Reinterando o que os colegas disseram anteriormente, o uso mais frequente de "_Pois não?"_, no Brasil, significa "_O que deseja_?" ou "_Posso ajudar?_".


----------



## Nanon

Hilo relacionado


----------



## ceballos

Sempre ouvi que estas expressões usasem-se com as interrogativas de confirmação, quer dizer, quando as orações principais são afirmativas o final da frase será não é? ou não são? (variando segundo a pessoa e o verbo) e quando são negativas terminará com pois não? (independentemente da pessoa)
Um exemplo:
Eles são estudantes, não são?
São,são.
Não queres ir ao cinema, pois não?
Não, não.


----------



## MOC

Em Portugal, essas formas de expressão são comuns. Eu próprio poderia ter escrito esse post, ceballos, porque no meu caso (que sou português), ele faz todo o sentido. No entanto, as restantes opiniões acima, devem-se à utilização no Brasil da expressão "pois não" num contexto totalmente diferente.


----------



## ceballos

Obrigada Moc e desculpem por não ter reparado, é que realmente nunca tinha ouvido o pois não com esse sentido.


----------



## LATACO

fonsi777 said:


> Yo también pienso que la traducción más indicada sería: *como no*?


 
Voce confundiou porem pois nao nesse sentido é o contrario seria em espanhol = SI! 
Lembrem-se: que cada um´significa o contrario
pois nao= pues si
pois sim= es no
pois é= indefinido... nao acreita muito interes no bate papo..

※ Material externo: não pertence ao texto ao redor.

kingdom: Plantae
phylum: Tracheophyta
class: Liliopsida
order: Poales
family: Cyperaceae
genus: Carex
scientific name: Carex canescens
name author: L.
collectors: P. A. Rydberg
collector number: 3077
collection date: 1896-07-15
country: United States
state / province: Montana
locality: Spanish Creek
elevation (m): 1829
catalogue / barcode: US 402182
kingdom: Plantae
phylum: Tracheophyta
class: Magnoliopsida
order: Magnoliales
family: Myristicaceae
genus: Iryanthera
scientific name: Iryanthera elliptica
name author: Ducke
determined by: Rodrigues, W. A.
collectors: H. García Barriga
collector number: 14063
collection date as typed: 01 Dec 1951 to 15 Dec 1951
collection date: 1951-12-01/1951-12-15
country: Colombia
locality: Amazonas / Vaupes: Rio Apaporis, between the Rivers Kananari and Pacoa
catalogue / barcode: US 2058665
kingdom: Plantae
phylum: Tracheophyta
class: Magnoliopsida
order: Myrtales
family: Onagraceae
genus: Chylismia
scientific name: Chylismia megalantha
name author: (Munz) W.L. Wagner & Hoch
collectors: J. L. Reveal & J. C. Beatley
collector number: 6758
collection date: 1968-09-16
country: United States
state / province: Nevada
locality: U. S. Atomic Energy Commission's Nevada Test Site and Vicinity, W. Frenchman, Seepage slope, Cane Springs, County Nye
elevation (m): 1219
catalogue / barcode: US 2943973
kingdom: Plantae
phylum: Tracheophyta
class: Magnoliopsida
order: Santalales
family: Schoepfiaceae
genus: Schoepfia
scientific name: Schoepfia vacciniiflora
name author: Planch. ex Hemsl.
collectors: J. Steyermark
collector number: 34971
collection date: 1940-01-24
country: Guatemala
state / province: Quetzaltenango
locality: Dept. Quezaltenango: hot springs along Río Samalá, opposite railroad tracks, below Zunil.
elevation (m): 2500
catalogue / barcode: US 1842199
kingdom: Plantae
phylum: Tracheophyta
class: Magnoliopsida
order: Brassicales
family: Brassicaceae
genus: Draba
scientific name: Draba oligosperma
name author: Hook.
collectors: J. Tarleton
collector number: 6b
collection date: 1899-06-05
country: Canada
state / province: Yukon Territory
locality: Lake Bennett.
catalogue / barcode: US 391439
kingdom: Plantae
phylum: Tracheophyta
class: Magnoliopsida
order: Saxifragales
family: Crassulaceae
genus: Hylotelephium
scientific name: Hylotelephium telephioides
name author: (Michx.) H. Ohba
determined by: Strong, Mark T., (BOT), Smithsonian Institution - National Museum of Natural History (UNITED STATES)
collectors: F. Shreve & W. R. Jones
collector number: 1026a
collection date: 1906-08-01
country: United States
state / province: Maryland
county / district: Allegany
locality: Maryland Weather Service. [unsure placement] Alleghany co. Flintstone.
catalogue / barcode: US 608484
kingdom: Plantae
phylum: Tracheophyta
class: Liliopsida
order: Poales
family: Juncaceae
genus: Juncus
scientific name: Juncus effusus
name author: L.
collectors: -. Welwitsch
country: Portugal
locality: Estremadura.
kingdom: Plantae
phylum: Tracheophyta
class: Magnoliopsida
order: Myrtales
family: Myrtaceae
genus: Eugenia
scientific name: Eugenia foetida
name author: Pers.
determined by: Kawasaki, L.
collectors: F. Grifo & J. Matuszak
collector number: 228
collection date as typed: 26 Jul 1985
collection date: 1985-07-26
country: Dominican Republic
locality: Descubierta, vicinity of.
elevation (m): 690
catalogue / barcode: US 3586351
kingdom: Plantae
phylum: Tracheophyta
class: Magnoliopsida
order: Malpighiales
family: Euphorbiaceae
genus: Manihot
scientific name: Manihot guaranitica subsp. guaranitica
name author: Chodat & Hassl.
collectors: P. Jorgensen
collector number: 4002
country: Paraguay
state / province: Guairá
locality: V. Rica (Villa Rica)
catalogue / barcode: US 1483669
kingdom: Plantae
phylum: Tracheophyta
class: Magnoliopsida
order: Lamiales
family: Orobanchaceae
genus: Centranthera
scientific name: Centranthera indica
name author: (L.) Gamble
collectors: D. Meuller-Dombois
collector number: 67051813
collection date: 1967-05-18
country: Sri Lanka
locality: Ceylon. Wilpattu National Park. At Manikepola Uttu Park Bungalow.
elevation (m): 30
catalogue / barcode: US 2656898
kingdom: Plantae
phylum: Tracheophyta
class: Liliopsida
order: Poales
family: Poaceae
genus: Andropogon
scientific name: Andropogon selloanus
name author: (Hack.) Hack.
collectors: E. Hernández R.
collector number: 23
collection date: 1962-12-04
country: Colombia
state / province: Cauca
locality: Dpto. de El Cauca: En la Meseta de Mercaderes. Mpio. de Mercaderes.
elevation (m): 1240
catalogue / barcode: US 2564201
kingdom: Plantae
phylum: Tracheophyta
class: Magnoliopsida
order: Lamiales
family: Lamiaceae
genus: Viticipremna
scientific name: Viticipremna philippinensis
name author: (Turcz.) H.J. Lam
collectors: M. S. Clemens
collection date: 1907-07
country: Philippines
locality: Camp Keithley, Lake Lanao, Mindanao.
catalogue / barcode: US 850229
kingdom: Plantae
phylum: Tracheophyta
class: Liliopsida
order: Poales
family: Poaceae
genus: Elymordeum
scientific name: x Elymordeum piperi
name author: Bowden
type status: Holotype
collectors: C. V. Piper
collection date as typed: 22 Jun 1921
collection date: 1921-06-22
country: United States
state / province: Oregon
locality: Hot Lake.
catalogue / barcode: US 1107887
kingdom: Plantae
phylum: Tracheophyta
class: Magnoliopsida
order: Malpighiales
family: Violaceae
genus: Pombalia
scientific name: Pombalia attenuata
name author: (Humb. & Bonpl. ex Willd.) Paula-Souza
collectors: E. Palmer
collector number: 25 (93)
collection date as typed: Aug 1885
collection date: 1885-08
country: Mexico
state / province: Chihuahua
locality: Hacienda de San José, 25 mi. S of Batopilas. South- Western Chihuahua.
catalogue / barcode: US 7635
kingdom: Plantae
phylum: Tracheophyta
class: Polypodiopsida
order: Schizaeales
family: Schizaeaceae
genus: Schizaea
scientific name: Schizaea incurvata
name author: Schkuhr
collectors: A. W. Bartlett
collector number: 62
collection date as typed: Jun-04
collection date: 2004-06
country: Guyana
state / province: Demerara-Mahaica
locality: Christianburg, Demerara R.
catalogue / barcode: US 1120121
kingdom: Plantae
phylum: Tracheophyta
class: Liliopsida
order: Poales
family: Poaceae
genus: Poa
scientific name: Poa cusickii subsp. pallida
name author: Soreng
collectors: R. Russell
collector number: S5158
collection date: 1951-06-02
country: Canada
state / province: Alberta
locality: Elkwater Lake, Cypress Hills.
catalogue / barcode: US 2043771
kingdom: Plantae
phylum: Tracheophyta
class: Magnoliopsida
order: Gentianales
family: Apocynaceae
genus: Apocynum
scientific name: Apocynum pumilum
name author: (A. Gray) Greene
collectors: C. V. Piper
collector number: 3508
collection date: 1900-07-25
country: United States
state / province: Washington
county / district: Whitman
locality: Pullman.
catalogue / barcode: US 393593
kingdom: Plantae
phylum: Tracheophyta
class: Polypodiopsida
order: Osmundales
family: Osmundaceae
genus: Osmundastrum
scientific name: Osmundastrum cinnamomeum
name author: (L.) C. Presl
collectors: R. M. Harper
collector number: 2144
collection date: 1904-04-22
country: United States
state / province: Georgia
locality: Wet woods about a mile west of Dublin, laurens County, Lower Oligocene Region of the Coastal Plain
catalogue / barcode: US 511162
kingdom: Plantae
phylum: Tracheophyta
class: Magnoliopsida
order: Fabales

Espero haberlos ayudado! saludos!


----------



## Ignacio_arg

*Oi gente

Hoje tenho uma nova pergunta para vocês

O que quer dizer "Pois Não" ?

Exemplo

- Posso lhe fazer mais uma pergunta?
- Pois não

Acho que não é o mesmo que em espanhol, já que seria uma falta de educação dizer isso haha

- ¿Puedo hacerle una pregunta?
- Pues no

Obrigado pela ajuda*


----------



## Vanda

Por incrível que pareça, quer dizer: sim. 
Telefone chamando: Alô!
Respondendo: Pois não! (estou às ordens, o que deseja?)

Se não me engano foi hábito/expressão que herdamos dos portugueses.

Juntei a uma discussão já existente...


----------



## anaczz

Pois... Mas herdamos e mudamos, pois em Portugal não se usa o "pois não" com esse sentido.
Usa-se como uma ênfase de uma negativa, mais ou menos assim:

Quando chegaste a casa ele ainda não havia chegado, pois não?


----------



## englishmania

anaczz said:


> Pois... Mas herdamos e mudamos, pois em Portugal não se usa o "pois não" com esse sentido.
> Usa-se como uma ênfase de uma negativa, mais ou menos assim:
> 
> Quando chegaste a casa ele ainda não *tinha* chegado, pois não?


----------



## William Stein

vf2000 said:


> Em português algumas coisas são um pouco confusas
> "Pois não" quer dizer "sim" e "pois sim" quer dizer "não" ;-)
> 
> Nem sempre "pois não" poderá ser traduzido como "¿cómo no?" O exemplo da vendedora da loja que se aproxima exemplifica isso. Nesse caso eu traduziria como "em que posso ajudar", exatamente como acima "may I help you?"
> 
> Quando se faz um pedido e a pessoa responde "pois não", então se pode traduzir como
> "¿cómo no?", "claro", "imediatamente", etc...


 
Es cierto. Yo pensaba que "pois não" (en Brazil) era sinónimo de "cómo no?" (=cómo podría negarle esto?) per en realidad puede tambièn significar (cómo puedo ayudarle? =aquí estoy y a Usted no puedo negar nada).


----------



## Kutz

Olá:

Eu acho que quem iniciou esta conversa referia-se claramente à expressão *"Pois não?"* ao começo do diálogo, coisa que varia muito a resposta e que eu acho que ficou clara com a resposta dos brasileiros. 

Axé!


----------



## anaczz

Englishmania said:
			
		

> Quando chegaste a casa ele ainda não *tinha* chegado, pois não?


ou
Quando chegaste a casa ele ainda não *havia *chegado, pois não.


----------



## englishmania

^ Em Portugal é muito mais comum dizer-se _tinha_ do que _havia_, ao contrário daquilo que acontece no Brasil. Era isso que queria assinalar. Pensei que o exemplo se referia a Portugal.


----------



## anaczz

é a minha "alegre misturada"...


----------